Re: UBSAN: array-index-out-of-bounds in alg_bind

From: Jann Horn
Date: Sat Oct 17 2020 - 07:02:50 EST


On Sat, Oct 17, 2020 at 12:50 PM Dmitry Vyukov <dvyukov@xxxxxxxxxx> wrote:
> On Sat, Oct 17, 2020 at 5:49 AM Kees Cook <keescook@xxxxxxxxxxxx> wrote:
> > On Fri, Oct 16, 2020 at 01:12:24AM -0700, syzbot wrote:
> > > dashboard link: https://syzkaller.appspot.com/bug?extid=92ead4eb8e26a26d465e
> > > [...]
> > > Reported-by: syzbot+92ead4eb8e26a26d465e@xxxxxxxxxxxxxxxxxxxxxxxxx
> > > [...]
> > > UBSAN: array-index-out-of-bounds in crypto/af_alg.c:166:2
> > > index 91 is out of range for type '__u8 [64]'
> >
> > This seems to be an "as intended", if very odd. false positive (the actual
> > memory area is backed by the on-stack _K_SS_MAXSIZE-sized sockaddr_storage
> > "address" variable in __sys_bind. But yes, af_alg's salg_name member
> > size here doesn't make sense.
>
> As Vegard noted elsewhere, compilers can start making assumptions
> based on absence of UB and compile code in surprising ways as the
> result leading to very serious and very real bugs.
>
> One example would be a compiler generating jump table for common sizes
> during PGO and leaving size > 64 as wild jump.
>
> Another example would be a compiler assuming that copy size <= 64.
> Then if there is another copy into a 64-byte buffer with a proper size
> check, the compiler can now drop that size check (since it now knows
> size <= 64) and we get real stack smash (for a copy that does have a
> proper size check before!).

FWIW, the kernel currently still has a bunch of places that use
C89-style length-1 arrays (which were in the past used to work around
C89's lack of proper flexible arrays).

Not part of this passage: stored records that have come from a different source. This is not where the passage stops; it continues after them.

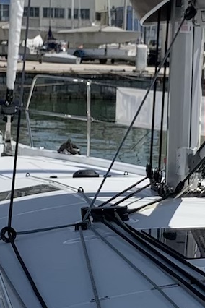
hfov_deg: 11.2
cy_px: 214
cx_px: 100
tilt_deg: -6.6
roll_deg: -1.7
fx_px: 1042
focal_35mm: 122
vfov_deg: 16.7
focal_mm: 4.25
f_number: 1.8
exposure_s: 1/4274
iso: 25
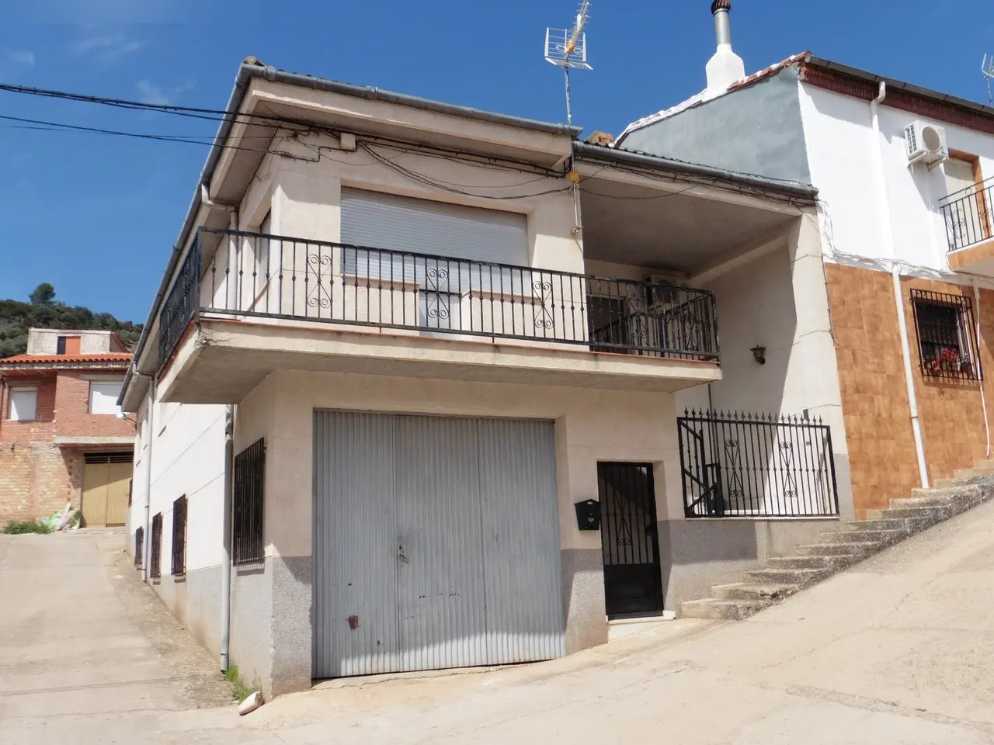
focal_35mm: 30
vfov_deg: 46.8
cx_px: 497
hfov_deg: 60.0
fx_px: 861
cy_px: 372
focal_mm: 5.4
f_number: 4.5
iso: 100
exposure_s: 1/1250
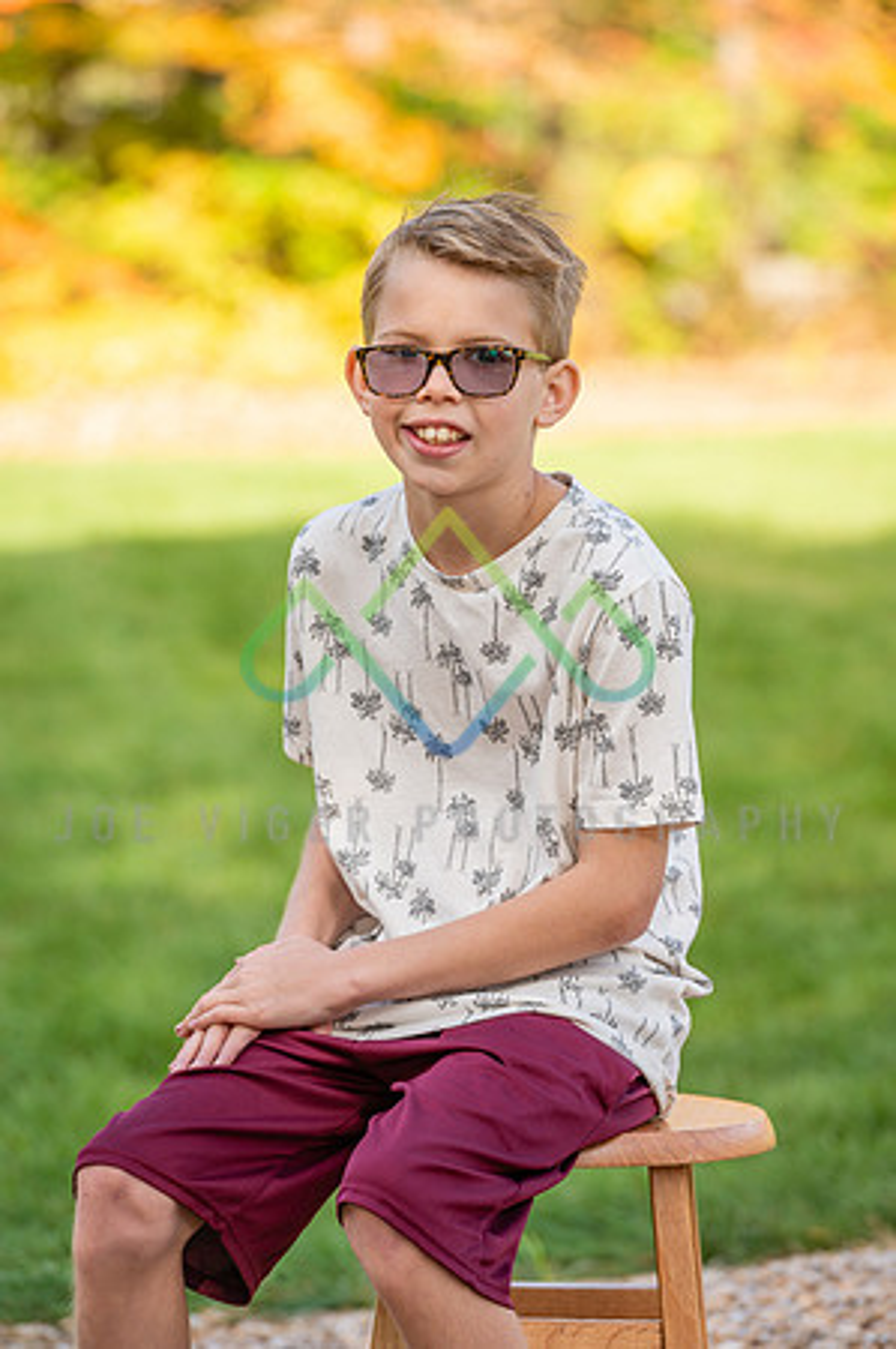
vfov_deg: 10.3
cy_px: 674
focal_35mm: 200
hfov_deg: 6.9
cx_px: 448
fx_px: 7483
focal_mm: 200
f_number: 6.3
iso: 100
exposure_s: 1/160
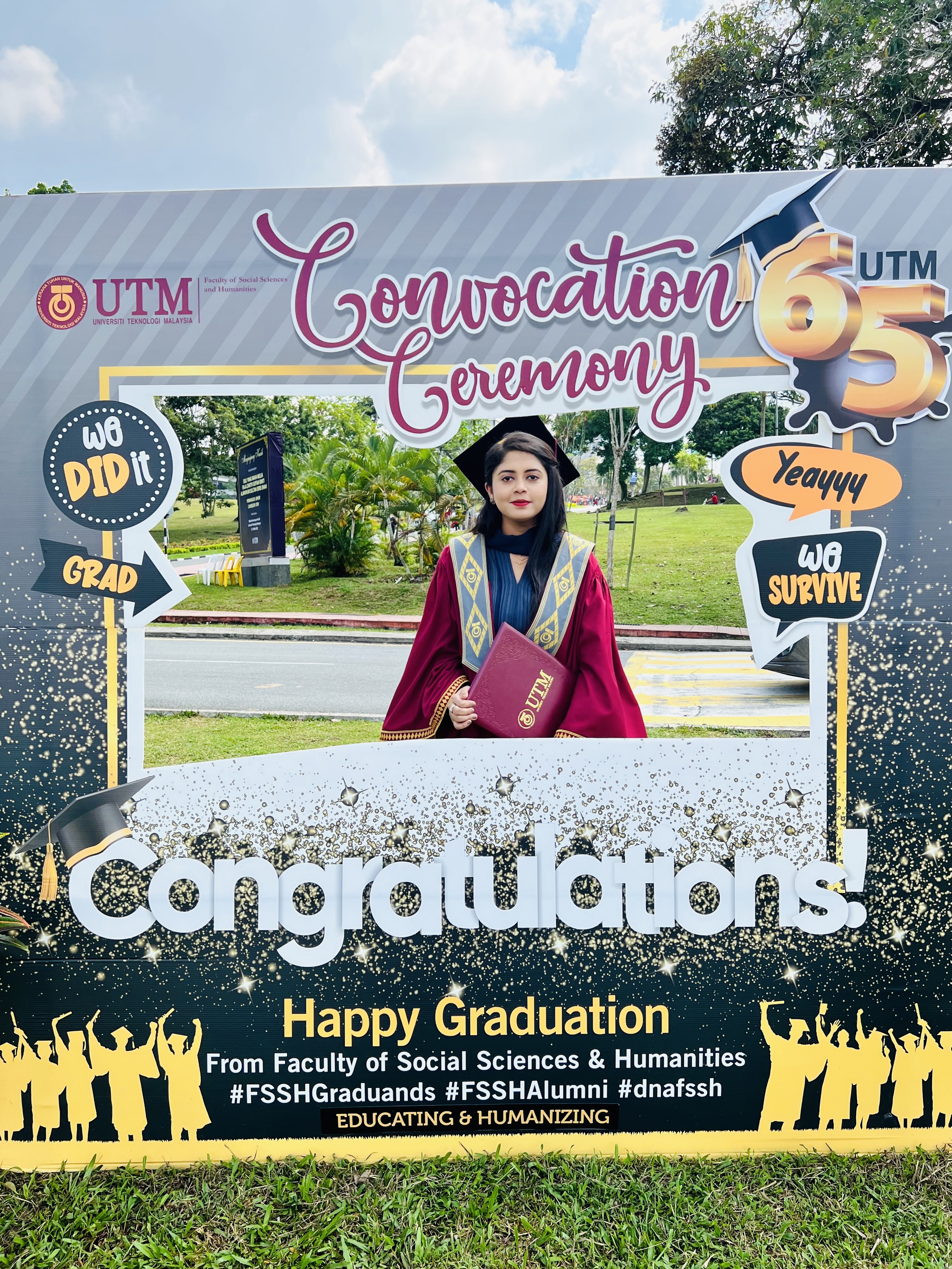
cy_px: 634
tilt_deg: -3.8
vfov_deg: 67.3
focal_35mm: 26
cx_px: 476
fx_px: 953
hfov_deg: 53.1
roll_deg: +0.8
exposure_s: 1/1838
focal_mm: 5.7
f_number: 1.5
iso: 50
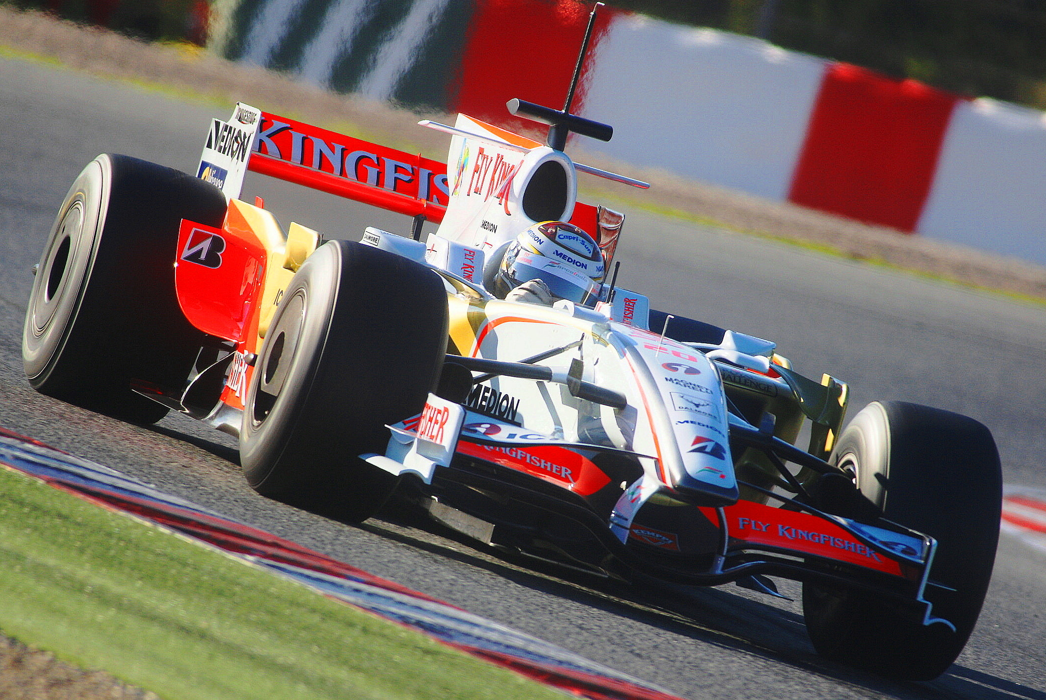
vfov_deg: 2.0
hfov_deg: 3.0
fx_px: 20184
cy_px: 348
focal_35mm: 694
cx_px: 524
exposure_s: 1/640
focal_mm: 460
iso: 200
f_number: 6.3
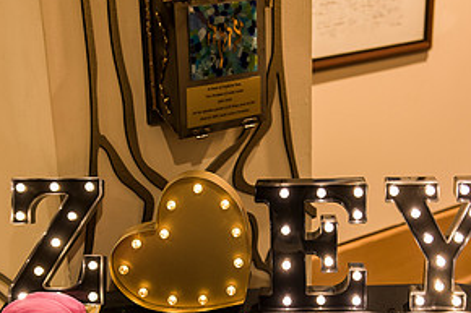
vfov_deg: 19.0
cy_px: 289
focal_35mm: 70
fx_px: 915
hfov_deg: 28.8
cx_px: 203
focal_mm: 35
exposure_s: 1/60
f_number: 2.8
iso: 800
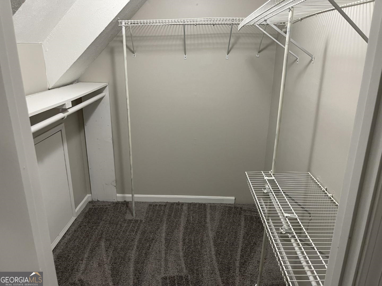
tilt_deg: -16.7
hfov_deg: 67.3
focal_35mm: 26
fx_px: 287
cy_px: 143
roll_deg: -1.3
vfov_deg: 53.1
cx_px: 191
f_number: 1.6
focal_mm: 5.1
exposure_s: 1/60
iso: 200
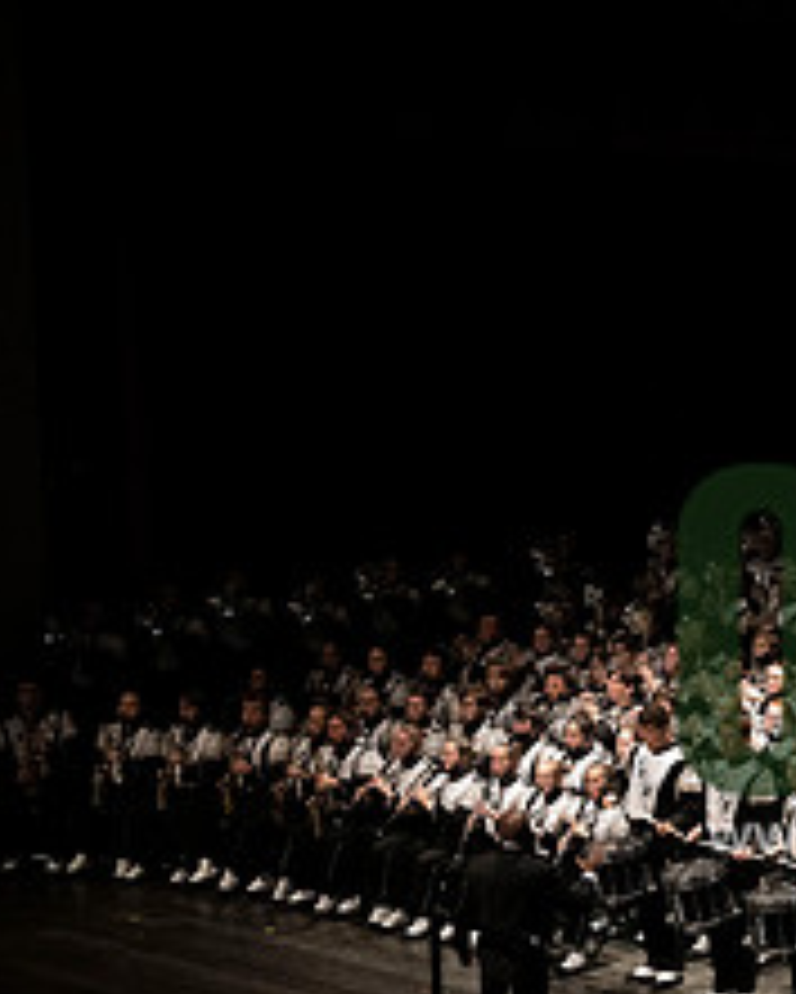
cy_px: 677
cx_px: 1016
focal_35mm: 128
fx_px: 3767
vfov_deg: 15.0
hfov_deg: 11.8
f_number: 4
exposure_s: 1/1250
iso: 5000
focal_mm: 52
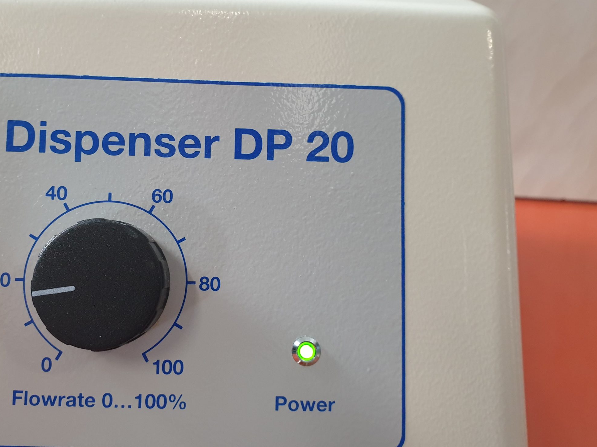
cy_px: 203
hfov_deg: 53.3
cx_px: 218
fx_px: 586
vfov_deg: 41.7
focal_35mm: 34
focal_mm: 4.3
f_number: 2.4
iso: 400
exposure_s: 1/50
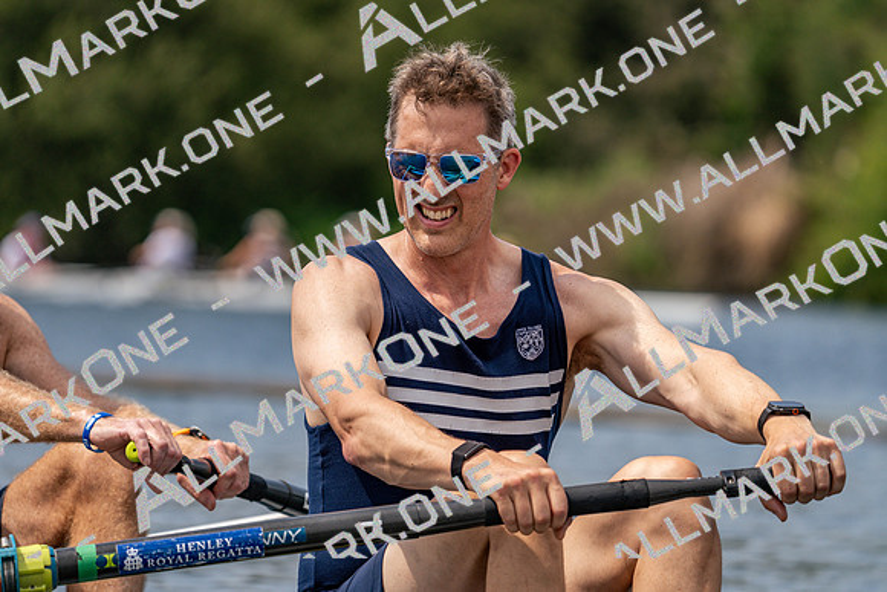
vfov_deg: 4.2
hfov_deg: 6.4
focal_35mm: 324
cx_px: 444
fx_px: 7984
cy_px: 296
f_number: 6.3
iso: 250
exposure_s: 1/1600
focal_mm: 324
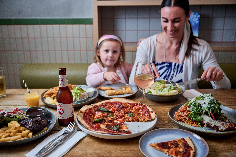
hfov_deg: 50.7
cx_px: 118
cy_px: 78
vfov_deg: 35.1
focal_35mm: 38
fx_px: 249
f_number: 3.5
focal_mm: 38
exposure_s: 1/100
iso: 320
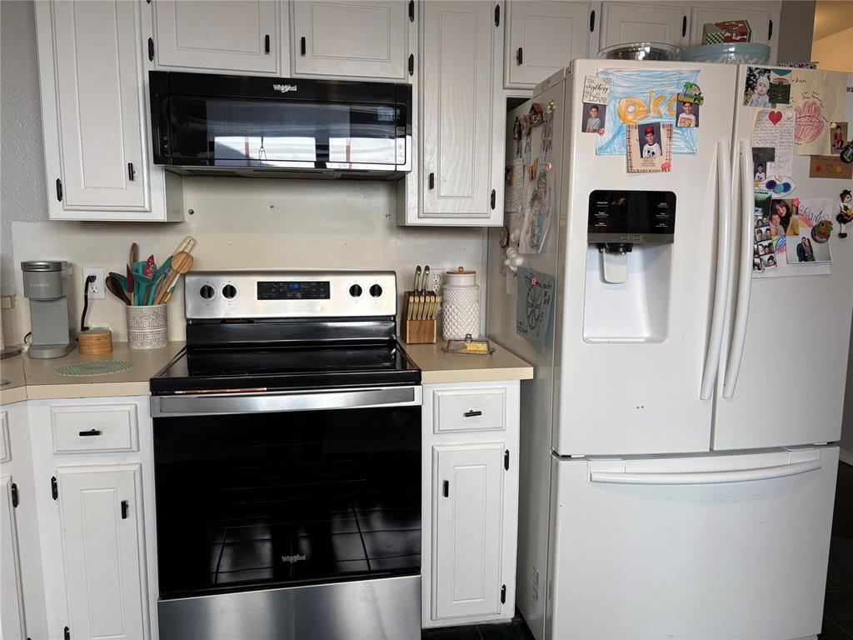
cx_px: 426
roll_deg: +0.1
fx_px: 641
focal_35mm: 26
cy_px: 320
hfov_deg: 67.3
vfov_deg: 53.1
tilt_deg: -7.6
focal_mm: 5.96
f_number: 1.6
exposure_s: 1/120
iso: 40
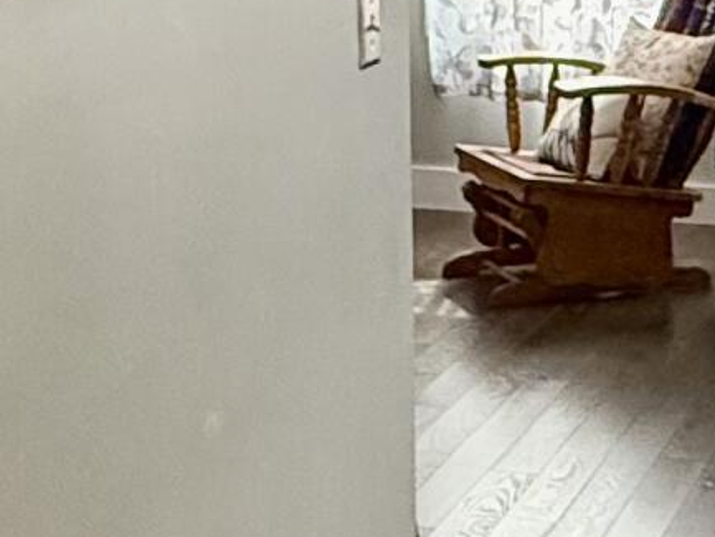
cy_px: 64
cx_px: 548
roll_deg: -0.4
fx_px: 2004
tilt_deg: -8.0
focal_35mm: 97
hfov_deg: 20.1
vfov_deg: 15.1
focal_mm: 2.22
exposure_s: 1/120
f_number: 2.2
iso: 400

Gustavo A. R. Silva has a bunch
of patches pending to change those places now, but those are not
marked for stable backporting; so in all currently released kernels,
we'll probably keep having length-1 arrays at the ends of C structs
that are used as if they were flexible arrays. (Unless someone makes
the case that these patches are not just cleanups but actually fix
some sort of real bug, and therefore need to be backported.)

The code in this example looks just like one of those C89-style
length-1 arrays to me (except that the length isn't 1).

Of course I do agree that this should be cleaned up, and that having
bogus array lengths in the source code is a bad idea.

> And we do want compilers to be that smart today. Because of all levels
> of abstractions/macros/inlining we actually have lots of
> redundant/nonsensical code in the end after all inlining and
> expansions, and we do want compilers to infer things, remove redundant
> checks, etc so that we can have both nice abstract source code and
> efficient machine code at the same time.

I guess that kinda leads to the question: Do we just need to fix the
kernel code here (which is comparatively easy), or do you think that
this is a sufficiently big problem that we need to go and somehow
change the actual UAPI headers here (e.g. by deprecating the existing
UAPI struct and making a new one with a different name)?